Ils soutiennent que :
— ils justifient, chacun, d’un intérêt leur donnant qualité pour agir contre l’arrêté préfectoral en litige ;
— l’interdiction contestée porte une atteinte imminente, grave et exceptionnelle à la liberté de manifestation, au droit d’expression des idées et des opinions, à la liberté d’association, à la liberté de réunion, ainsi qu’à la liberté d’information ; elle n’est ni adaptée, ni nécessaire, ni proportionnée aux objectifs poursuivis et est de ce fait manifestement illégale ; le rassemblement déclaré est statique et les précédents rassemblements étaient pacifiques ; les forces de l’ordre sont en mesure de prévenir ou de faire cesser d’éventuelles violences ;
— la condition d’urgence prévue par l’article L.521-2 du code de justice administrative est remplie ;
— les organisateurs du rassemblement poursuivent le but légitime de lutter contre le racisme, l’antisémitisme, l’homophobie et le sexisme portés par l’extrême droite.
Vu les autres pièces du dossier.
Vu :
— la Constitution, et notamment son Préambule ;
— la convention de sauvegarde des droits de l’homme et des libertés fondamentales ;
— le code des relations entre le public et l’administration ;
— le code de la sécurité intérieure ;
— le code de justice administrative.
Les parties ont été régulièrement averties du jour de l’audience.
Ont été entendus au cours de l’audience publique tenue le 4 janvier 2025 à 17 heures :
— le rapport de M. Goujon-Fischer, juge des référés ;
— les observations de Me Sgro, avocat des requérants ;
— et les observations de M. A, directeur de cabinet, représentant la préfète de Meurthe-et-Moselle, qui a soutenu que les moyens des requérants n’étaient pas fondés.
La clôture de l’instruction a été prononcée à l’issue de l’audience à 17 heures 50.
Considérant ce qui suit :
1. Le 19 décembre 2024, des personnes ont déclaré en préfecture de Meurthe-et-Moselle la tenue d’une manifestation à Nancy pour « célébrer la fête nationale de Lorraine » le dimanche 5 janvier 2025. Ce rassemblement devait prendre la forme d’un cortège et d’une marche aux flambeaux, avec un départ Porte de la Craffe à 17 heures et une arrivée place Saint-Epvre à 18 heures 45, pour un nombre de participants estimé à 100 personnes.
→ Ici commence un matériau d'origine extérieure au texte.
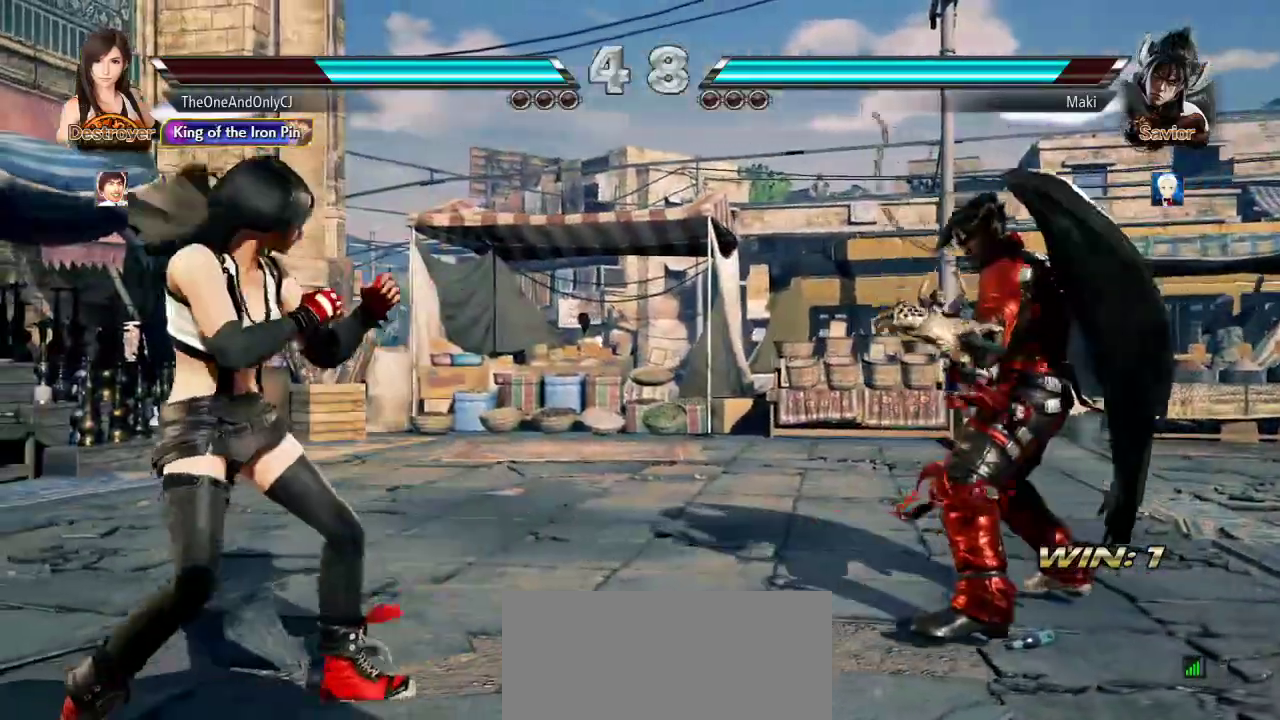
Gameplay with a controller (arcade stick); each line is a JSON object with the inputs held at the frame after it. "events" lists button and stick changes between this image and that frame as [ms after this image, input, new state], when the widget could be followed in between. Not read: L3 LK R3.
{"buttons": [], "left_stick": "left", "events": [[83, "left_stick", "right"], [150, "left_stick", "center"], [333, "left_stick", "left"], [383, "left_stick", "center"], [450, "left_stick", "left"]]}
Réagissant à l’annonce de cette marche, La France Insoumise 54, le NPA L’anticapitaliste et la Fédération Libertaire de Lorraine ont déclaré en préfecture la tenue à la même date, de 16 heures 30 à 19 heures, d’un rassemblement statique « antifasciste et antiraciste en opposition à un défilé d’extrême droite à Nancy, ce même jour » devant réunir entre 150 et 300 personnes à l’appel d’une trentaine d’organisations, place La Fayette. Par deux arrêtés du 3 janvier 2025, la préfète de Meurthe-et-Moselle a interdit la tenue de ces deux manifestations, sur le fondement des articles L. 211-1 et suivants du code de la sécurité intérieure en considération des troubles à l’ordre public susceptibles de naître de la confrontation entre les participants à ces événements, ainsi qu’au regard de l’impossibilité de préserver l’ordre public par des mesures appropriées compte tenu des forces de sécurité intérieure susceptibles d’être mobilisées à cette date.
2. Sur le fondement de l’article L. 521-2 du code de justice administrative, M. B C, l’association le NPA L’Anticapitaliste et L’Union Syndicale SUD Solidaires 54 demandent au juge des référés de suspendre l’exécution de l’arrêté d’interdiction du rassemblement déclaré par La France Insoumise 54, le NPA L’anticapitaliste et la Fédération Libertaire de Lorraine.
Sur les conclusions présentées sur le fondement de l’article L. 521-2 du code de justice administrative :
3. Aux termes de l’article L. 521-2 du code de justice administrative : « Saisi d’une demande en ce sens justifiée par l’urgence, le juge des référés peut ordonner toutes mesures nécessaires à la sauvegarde d’une liberté fondamentale à laquelle une personne morale de droit public ou un organisme de droit privé chargé de la gestion d’un service public aurait porté, dans l’exercice d’un de ses pouvoirs, une atteinte grave et manifestement illégale. Le juge des référés se prononce dans un délai de quarante-huit heures ».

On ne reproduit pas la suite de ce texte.